I'll never forget the day I heard Michio Kaku tell me
that my toilet bowl would one day know more
about me than my doctor. It was one of the most obvious examples, yet something
so benign-sounding that it's never offered as a prediction of the future.
Talking toilet bowls do not make the most clickworthy
headlines. Or do they? Maybe I'm not the most prescient clickbait writer. Maybe
Google already has a patent on the Smart Bowl. (They do,
just checked.)
More examples of environmental surveillance are already
among us, like any home security system. These systems are listening to your
whole house. They might even be listening to your footsteps with their
gait-recognition algorithm-ears.
But today we're here to talk about the ability to measure
the collective emotional signature of large groups of people. This particular study
is innocuous – it looks at the release of isoprene via our breath, and as a
result of the physical agitation that we experience when watching an intense
film.
The researchers who came up with this stuck a mass
spectrometer (basically a human offgassing detector) inside the HVAC of the
movie theater, and roll the film. As the crowd reacts, they involuntarily
release chemical signals that reveal their emotional state.
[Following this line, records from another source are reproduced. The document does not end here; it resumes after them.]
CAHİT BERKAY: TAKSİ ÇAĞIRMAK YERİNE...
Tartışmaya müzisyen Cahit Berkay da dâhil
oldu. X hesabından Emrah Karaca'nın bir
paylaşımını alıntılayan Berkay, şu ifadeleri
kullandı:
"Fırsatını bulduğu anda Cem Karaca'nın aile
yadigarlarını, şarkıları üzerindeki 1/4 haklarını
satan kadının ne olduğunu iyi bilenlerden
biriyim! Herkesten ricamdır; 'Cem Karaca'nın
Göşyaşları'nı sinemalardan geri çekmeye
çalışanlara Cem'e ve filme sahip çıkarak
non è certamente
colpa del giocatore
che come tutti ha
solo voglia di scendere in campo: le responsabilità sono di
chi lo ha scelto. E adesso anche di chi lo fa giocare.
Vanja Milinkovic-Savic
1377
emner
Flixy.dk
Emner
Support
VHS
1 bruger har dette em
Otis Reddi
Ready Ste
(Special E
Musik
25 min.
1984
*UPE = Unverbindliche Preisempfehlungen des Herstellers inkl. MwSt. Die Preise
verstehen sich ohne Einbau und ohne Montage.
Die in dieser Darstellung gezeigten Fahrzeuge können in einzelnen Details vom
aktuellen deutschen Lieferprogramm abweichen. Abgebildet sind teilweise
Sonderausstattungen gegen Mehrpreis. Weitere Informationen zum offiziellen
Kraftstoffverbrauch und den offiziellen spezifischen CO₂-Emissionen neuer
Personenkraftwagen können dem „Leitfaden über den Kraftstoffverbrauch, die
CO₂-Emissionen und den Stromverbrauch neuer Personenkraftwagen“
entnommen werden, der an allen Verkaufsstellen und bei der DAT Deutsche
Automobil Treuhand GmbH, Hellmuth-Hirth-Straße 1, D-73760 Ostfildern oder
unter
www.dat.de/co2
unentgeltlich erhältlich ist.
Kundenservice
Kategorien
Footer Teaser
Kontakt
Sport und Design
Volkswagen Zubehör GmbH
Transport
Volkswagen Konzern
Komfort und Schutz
This technique is used to gauge the stress-inducing
effects of a film, to thereby classify it for various age groups. We don't want
kids watching films that are too intense. But you can easily imagine this being
used for a multitude of purposes. For example, imagine a school where every
classroom is outfitted with this equipment, monitoring the collective stress
levels in every room, ready to dispatch a security guard without the need for a
teacher to call the principal's office.
Notes:
Oct 2018, Ars
Technica
C. Stönner et al,
PLoS ONE, 2018
The
Future of Humanity, new book (2018) by Michio Kaku
Also check out his radio show on WBAI 99.5FM
Nov 2018, phys.org
Sep 2017, BBC
Post Script:
All this talk of home security does remind me of the
ancient Japanese technique of the Nightingale floorboards, which were a lo-fi
security device. The placement of tiny metal strips under the floor rub against
each other when you walk on them, chirping your arrival.